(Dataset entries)
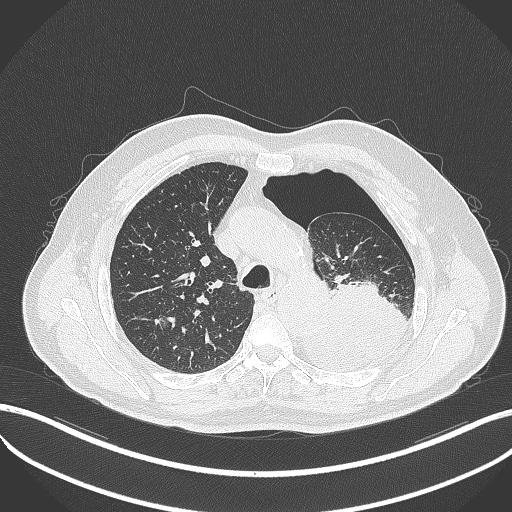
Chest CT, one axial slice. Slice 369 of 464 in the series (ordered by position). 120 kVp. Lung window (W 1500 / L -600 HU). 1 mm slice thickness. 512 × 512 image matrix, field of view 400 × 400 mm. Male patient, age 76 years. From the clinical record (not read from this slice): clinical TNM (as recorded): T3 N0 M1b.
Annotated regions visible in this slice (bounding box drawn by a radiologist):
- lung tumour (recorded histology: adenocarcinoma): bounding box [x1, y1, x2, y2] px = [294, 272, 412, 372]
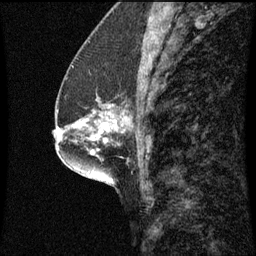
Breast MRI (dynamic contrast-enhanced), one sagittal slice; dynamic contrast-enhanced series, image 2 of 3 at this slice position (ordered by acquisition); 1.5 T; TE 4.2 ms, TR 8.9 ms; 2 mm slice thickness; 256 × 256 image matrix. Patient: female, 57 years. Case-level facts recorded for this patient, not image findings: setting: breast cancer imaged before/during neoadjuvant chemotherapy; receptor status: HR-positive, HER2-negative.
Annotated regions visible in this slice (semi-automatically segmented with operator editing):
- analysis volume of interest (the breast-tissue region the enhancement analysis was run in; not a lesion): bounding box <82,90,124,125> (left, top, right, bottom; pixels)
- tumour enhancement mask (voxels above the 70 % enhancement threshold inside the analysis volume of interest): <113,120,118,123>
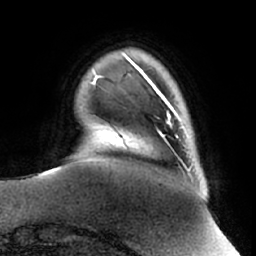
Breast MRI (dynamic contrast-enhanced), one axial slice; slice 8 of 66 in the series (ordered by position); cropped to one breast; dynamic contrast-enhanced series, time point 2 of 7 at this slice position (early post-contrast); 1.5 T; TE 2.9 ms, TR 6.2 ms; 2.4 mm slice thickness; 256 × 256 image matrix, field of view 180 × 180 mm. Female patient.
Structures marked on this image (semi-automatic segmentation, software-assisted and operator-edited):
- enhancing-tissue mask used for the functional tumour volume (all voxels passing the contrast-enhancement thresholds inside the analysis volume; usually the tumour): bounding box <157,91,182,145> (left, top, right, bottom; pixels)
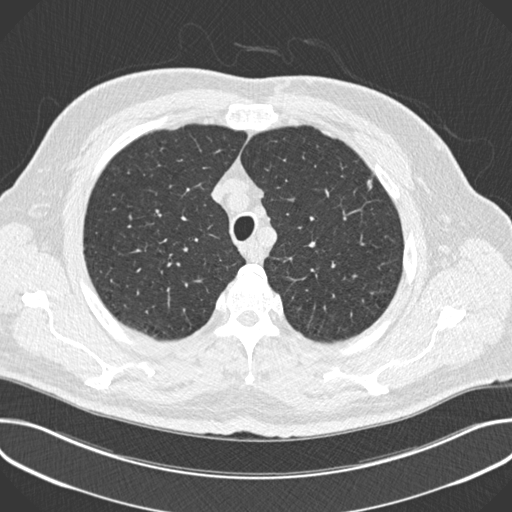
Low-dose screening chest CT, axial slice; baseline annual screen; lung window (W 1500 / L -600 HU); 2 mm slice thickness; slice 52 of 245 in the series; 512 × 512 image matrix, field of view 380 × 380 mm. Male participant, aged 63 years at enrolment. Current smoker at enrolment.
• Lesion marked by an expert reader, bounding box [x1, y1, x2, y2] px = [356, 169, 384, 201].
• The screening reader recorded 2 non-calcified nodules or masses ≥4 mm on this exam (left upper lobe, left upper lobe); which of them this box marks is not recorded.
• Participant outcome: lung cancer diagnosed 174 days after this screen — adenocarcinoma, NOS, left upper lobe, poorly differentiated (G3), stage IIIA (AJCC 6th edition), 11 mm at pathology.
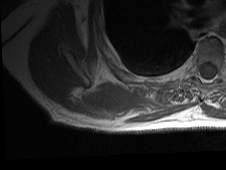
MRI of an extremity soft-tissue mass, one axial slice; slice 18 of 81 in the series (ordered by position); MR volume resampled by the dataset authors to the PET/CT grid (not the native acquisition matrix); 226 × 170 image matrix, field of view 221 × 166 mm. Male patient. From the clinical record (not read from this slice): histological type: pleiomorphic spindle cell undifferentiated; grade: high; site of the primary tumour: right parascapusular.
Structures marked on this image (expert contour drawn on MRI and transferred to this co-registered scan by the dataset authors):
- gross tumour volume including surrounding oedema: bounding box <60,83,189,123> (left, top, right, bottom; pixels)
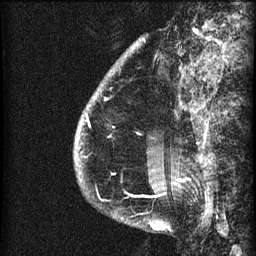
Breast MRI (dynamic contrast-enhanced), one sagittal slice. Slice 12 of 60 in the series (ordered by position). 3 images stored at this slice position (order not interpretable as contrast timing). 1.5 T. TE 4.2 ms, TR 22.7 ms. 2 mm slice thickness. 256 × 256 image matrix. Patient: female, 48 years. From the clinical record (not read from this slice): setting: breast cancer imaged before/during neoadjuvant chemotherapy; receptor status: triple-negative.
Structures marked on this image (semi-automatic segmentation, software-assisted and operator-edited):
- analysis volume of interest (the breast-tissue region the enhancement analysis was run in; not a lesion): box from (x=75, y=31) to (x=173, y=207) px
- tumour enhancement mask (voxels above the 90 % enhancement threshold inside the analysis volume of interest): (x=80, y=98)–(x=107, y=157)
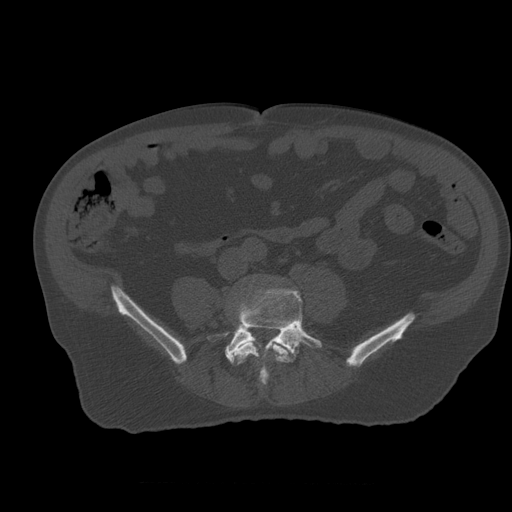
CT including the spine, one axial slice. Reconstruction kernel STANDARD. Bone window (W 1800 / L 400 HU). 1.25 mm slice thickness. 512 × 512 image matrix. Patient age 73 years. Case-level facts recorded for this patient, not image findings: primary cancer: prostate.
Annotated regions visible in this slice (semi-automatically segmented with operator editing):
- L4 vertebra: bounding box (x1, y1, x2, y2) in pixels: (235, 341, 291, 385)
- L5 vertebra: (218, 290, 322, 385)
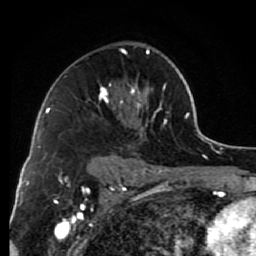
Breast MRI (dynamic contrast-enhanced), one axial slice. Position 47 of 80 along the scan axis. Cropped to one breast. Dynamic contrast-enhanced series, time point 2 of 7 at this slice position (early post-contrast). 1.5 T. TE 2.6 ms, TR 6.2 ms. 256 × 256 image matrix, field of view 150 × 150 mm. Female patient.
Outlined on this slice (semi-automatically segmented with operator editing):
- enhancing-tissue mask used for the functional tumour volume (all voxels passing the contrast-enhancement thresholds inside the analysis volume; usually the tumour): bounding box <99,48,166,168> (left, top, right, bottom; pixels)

▶ **TASK TO COMPLETE**
A word-for-word copy of the entries above is needed, with every picture dropped.

▶ **WORKED SOLUTION**
Chest CT, one axial slice. Slice 369 of 464 in the series (ordered by position). 120 kVp. Lung window (W 1500 / L -600 HU). 1 mm slice thickness. 512 × 512 image matrix, field of view 400 × 400 mm. Male patient, age 76 years. From the clinical record (not read from this slice): clinical TNM (as recorded): T3 N0 M1b.
Annotated regions visible in this slice (bounding box drawn by a radiologist):
- lung tumour (recorded histology: adenocarcinoma): bounding box [x1, y1, x2, y2] px = [294, 272, 412, 372]
Breast MRI (dynamic contrast-enhanced), one sagittal slice; dynamic contrast-enhanced series, image 2 of 3 at this slice position (ordered by acquisition); 1.5 T; TE 4.2 ms, TR 8.9 ms; 2 mm slice thickness; 256 × 256 image matrix. Patient: female, 57 years. Case-level facts recorded for this patient, not image findings: setting: breast cancer imaged before/during neoadjuvant chemotherapy; receptor status: HR-positive, HER2-negative.
Annotated regions visible in this slice (semi-automatically segmented with operator editing):
- analysis volume of interest (the breast-tissue region the enhancement analysis was run in; not a lesion): bounding box <82,90,124,125> (left, top, right, bottom; pixels)
- tumour enhancement mask (voxels above the 70 % enhancement threshold inside the analysis volume of interest): <113,120,118,123>
Breast MRI (dynamic contrast-enhanced), one axial slice; slice 8 of 66 in the series (ordered by position); cropped to one breast; dynamic contrast-enhanced series, time point 2 of 7 at this slice position (early post-contrast); 1.5 T; TE 2.9 ms, TR 6.2 ms; 2.4 mm slice thickness; 256 × 256 image matrix, field of view 180 × 180 mm. Female patient.
Structures marked on this image (semi-automatic segmentation, software-assisted and operator-edited):
- enhancing-tissue mask used for the functional tumour volume (all voxels passing the contrast-enhancement thresholds inside the analysis volume; usually the tumour): bounding box <157,91,182,145> (left, top, right, bottom; pixels)
Low-dose screening chest CT, axial slice; baseline annual screen; lung window (W 1500 / L -600 HU); 2 mm slice thickness; slice 52 of 245 in the series; 512 × 512 image matrix, field of view 380 × 380 mm. Male participant, aged 63 years at enrolment. Current smoker at enrolment.
• Lesion marked by an expert reader, bounding box [x1, y1, x2, y2] px = [356, 169, 384, 201].
• The screening reader recorded 2 non-calcified nodules or masses ≥4 mm on this exam (left upper lobe, left upper lobe); which of them this box marks is not recorded.
• Participant outcome: lung cancer diagnosed 174 days after this screen — adenocarcinoma, NOS, left upper lobe, poorly differentiated (G3), stage IIIA (AJCC 6th edition), 11 mm at pathology.
MRI of an extremity soft-tissue mass, one axial slice; slice 18 of 81 in the series (ordered by position); MR volume resampled by the dataset authors to the PET/CT grid (not the native acquisition matrix); 226 × 170 image matrix, field of view 221 × 166 mm. Male patient. From the clinical record (not read from this slice): histological type: pleiomorphic spindle cell undifferentiated; grade: high; site of the primary tumour: right parascapusular.
Structures marked on this image (expert contour drawn on MRI and transferred to this co-registered scan by the dataset authors):
- gross tumour volume including surrounding oedema: bounding box <60,83,189,123> (left, top, right, bottom; pixels)
Breast MRI (dynamic contrast-enhanced), one sagittal slice. Slice 12 of 60 in the series (ordered by position). 3 images stored at this slice position (order not interpretable as contrast timing). 1.5 T. TE 4.2 ms, TR 22.7 ms. 2 mm slice thickness. 256 × 256 image matrix. Patient: female, 48 years. From the clinical record (not read from this slice): setting: breast cancer imaged before/during neoadjuvant chemotherapy; receptor status: triple-negative.
Structures marked on this image (semi-automatic segmentation, software-assisted and operator-edited):
- analysis volume of interest (the breast-tissue region the enhancement analysis was run in; not a lesion): box from (x=75, y=31) to (x=173, y=207) px
- tumour enhancement mask (voxels above the 90 % enhancement threshold inside the analysis volume of interest): (x=80, y=98)–(x=107, y=157)
CT including the spine, one axial slice. Reconstruction kernel STANDARD. Bone window (W 1800 / L 400 HU). 1.25 mm slice thickness. 512 × 512 image matrix. Patient age 73 years. Case-level facts recorded for this patient, not image findings: primary cancer: prostate.
Annotated regions visible in this slice (semi-automatically segmented with operator editing):
- L4 vertebra: bounding box (x1, y1, x2, y2) in pixels: (235, 341, 291, 385)
- L5 vertebra: (218, 290, 322, 385)
Breast MRI (dynamic contrast-enhanced), one axial slice. Position 47 of 80 along the scan axis. Cropped to one breast. Dynamic contrast-enhanced series, time point 2 of 7 at this slice position (early post-contrast). 1.5 T. TE 2.6 ms, TR 6.2 ms. 256 × 256 image matrix, field of view 150 × 150 mm. Female patient.
Outlined on this slice (semi-automatically segmented with operator editing):
- enhancing-tissue mask used for the functional tumour volume (all voxels passing the contrast-enhancement thresholds inside the analysis volume; usually the tumour): bounding box <99,48,166,168> (left, top, right, bottom; pixels)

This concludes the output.